Soon, Petrov found herself unable to continue identifying with the left and as her video states, she left it. This includes her university which had sunk so far into wokeness that it stopped being a place of learning.



One of the interesting things Petrov brings up in her video is the fact that, prior to her realization, she was under the impression that very few people in this nation were actually conservative. She was led to believe that it was a small, almost cult-like group of racists and bigots, due in large part to the way social media algorithms work.

Because she was surrounded constantly by mainstream content, she was under the impression that leftism was the most dominant political ideology in America, as the more she engaged in it the more it was recommended to her by social media.

She had a moment of awakening when the documentary “The Social Dilemma” pointed out that social media algorithms feed political division. It didn’t help that some of her friends were drifting more and more to the left and spouting talking points and attitudes from groups like Black Lives Matter.

Petrov said she posted the clip from the documentary to her socials and not much later, received a handful of text messages from her friends asking why she posted it and if she’s a Trump supporter now.

“They were ready to attack me,” said Petrov.

“They were proving my point,” she continued. “I can’t really post or say anything without people getting defensive or offended, and it really made me miss the days when we could all say ‘oh, let’s agree to disagree.'”

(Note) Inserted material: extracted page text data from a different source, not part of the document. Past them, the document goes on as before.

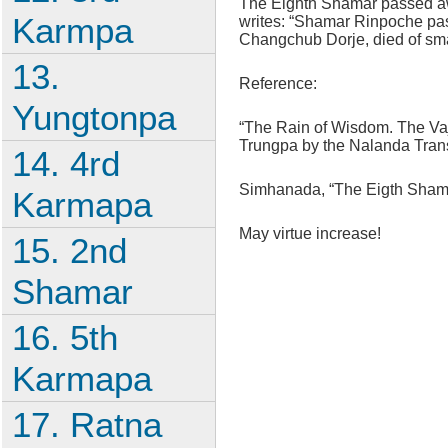
The Eighth Shamar passed aw
Karmpa
writes: “Shamar Rinpoche pas
Changchub Dorje, died of sma
13.
Reference:
Yungtonpa
“The Rain of Wisdom. The Vaj
Trungpa by the Nalanda Tran
14. 4rd
Simhanada, “The Eigth Shamar
Karmapa
May virtue increase!
15. 2nd
Shamar
16. 5th
Karmapa
17. Ratna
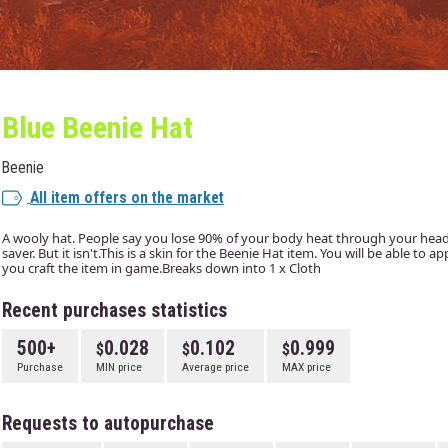
Blue Beenie Hat
Beenie
All item offers on the market
A wooly hat. People say you lose 90% of your body heat through your head. I
saver. But it isn't.This is a skin for the Beenie Hat item. You will be able to 
you craft the item in game.Breaks down into 1 x Cloth
Recent purchases statistics
500+
0.028
0.102
0.999
Purchase
MIN price
Average price
MAX price
Requests to autopurchase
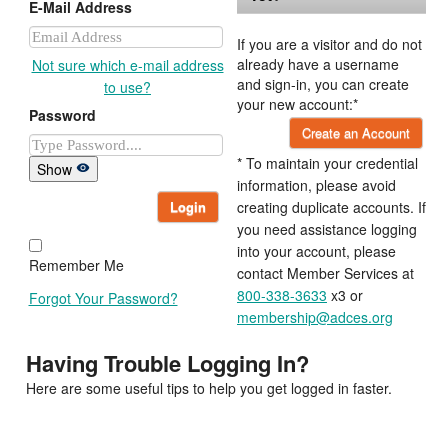
E-Mail Address
If you are a visitor and do not
already have a username
Not sure which e-mail address
and sign-in, you can create
to use?
your new account:*
Password
Create an Account
* To maintain your credential
Show
information, please avoid
Login
creating duplicate accounts. If
you need assistance logging
into your account, please
Remember Me
contact Member Services at
800-338-3633
x3 or
Forgot Your Password?
membership@adces.org
Having Trouble Logging In?
Here are some useful tips to help you get logged in faster.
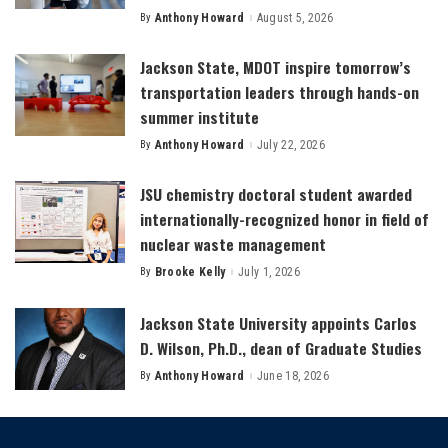
By
Anthony Howard
August 5, 2026
Posted
by
Jackson State, MDOT inspire tomorrow’s
transportation leaders through hands-on
summer institute
By
Anthony Howard
July 22, 2026
Posted
by
JSU chemistry doctoral student awarded
internationally-recognized honor in field of
nuclear waste management
By
Brooke Kelly
July 1, 2026
Posted
by
Jackson State University appoints Carlos
D. Wilson, Ph.D., dean of Graduate Studies
By
Anthony Howard
June 18, 2026
Posted
by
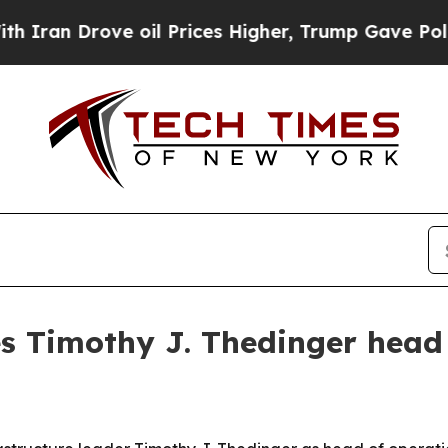
n Drove oil Prices Higher, Trump Gave Politicall
s Timothy J. Thedinger head 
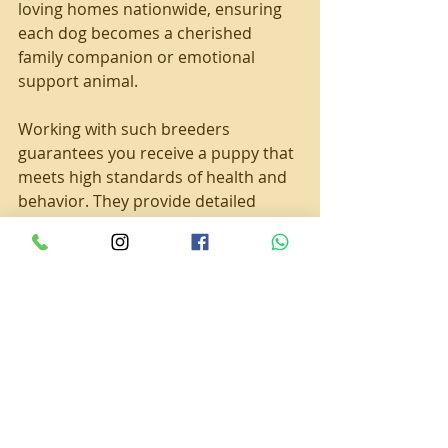
loving homes nationwide, ensuring 
each dog becomes a cherished 
family companion or emotional 
support animal.
Working with such breeders 
guarantees you receive a puppy that 
meets high standards of health and 
behavior. They provide detailed 
health records, socialization 
updates, and ongoing support to 
help you raise a happy, well-adjusted 
dog.
Welcoming Your Ruby 
Cavalier into Your Family
The journey does not end when you 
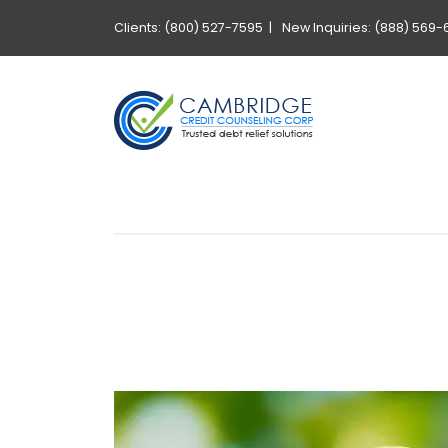
Clients: (800) 527-7595 |
New Inquiries: (888) 569-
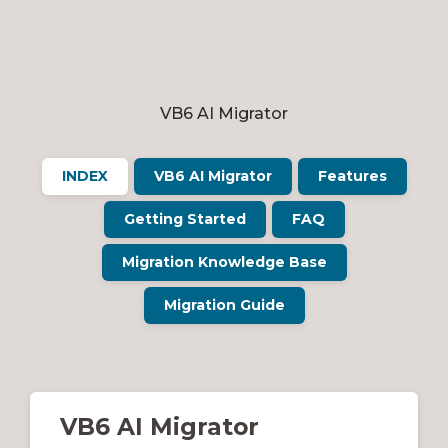
VB6 AI Migrator
INDEX
VB6 AI Migrator
Features
Getting Started
FAQ
Migration Knowledge Base
Migration Guide
VB6 AI Migrator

Petrov would be pushed further away from the left as her university descended into madness. Men would walk into women’s restrooms under the claim they were trans but would put no effort into looking like a woman at all, and assignments from professors would focus on identity politics and trigger warnings. Soon, Petrov would walk away from the hypocrisy and infantilization she was being forced to embrace.

Petrov’s tale exposes a very interesting flaw in our society, and it’s a flaw that works in favor of the left. More specifically, the radical left.

For those who have never seen “The Social Dilemma,” I recommend you go see it as soon as possible. It exposes some very shocking things about how social media platforms and the people behind them have far more control of your mind than you might actually think, especially if you tend to engage in social media often.

Algorithms are primarily geared toward keeping you hooked and engaging. If you don’t turn notifications off on your phone, for instance, your social app will bump you at various points in the day where it learned that you’re the most susceptible to looking at it. If you’re susceptible to political posts that gear more toward conservative/libertarian ways of thinking, you’ll be fed that more often, making you want to engage and interact with the site even more.

This continuous feed of right-leaning information feeds right-leaning thought. The same is happening to people on the left, the only difference is that the left’s reliance on sensationalism and identity politics puts leftists into the mindset that they truly are up against real evil.

The young are especially susceptible to this since they have no true real-world experience to understand that sensationalism is all an act. It doesn’t help that this is being reinforced by professors and teachers in schools and universities. It should surprise no one that we have a young population in America that is so highly offended, infantilized, and ready to fight anyone who merely suggests even talking it out.

Being young in America and separating yourself from the left actually takes some bravery.

All in all, the left is being lied to in general. Many act the way they do, not because they themselves are evil, but because they don’t know any better. They need help, and there are many fronts we need to battle the left over if we’re to free these mental and emotional prisoners.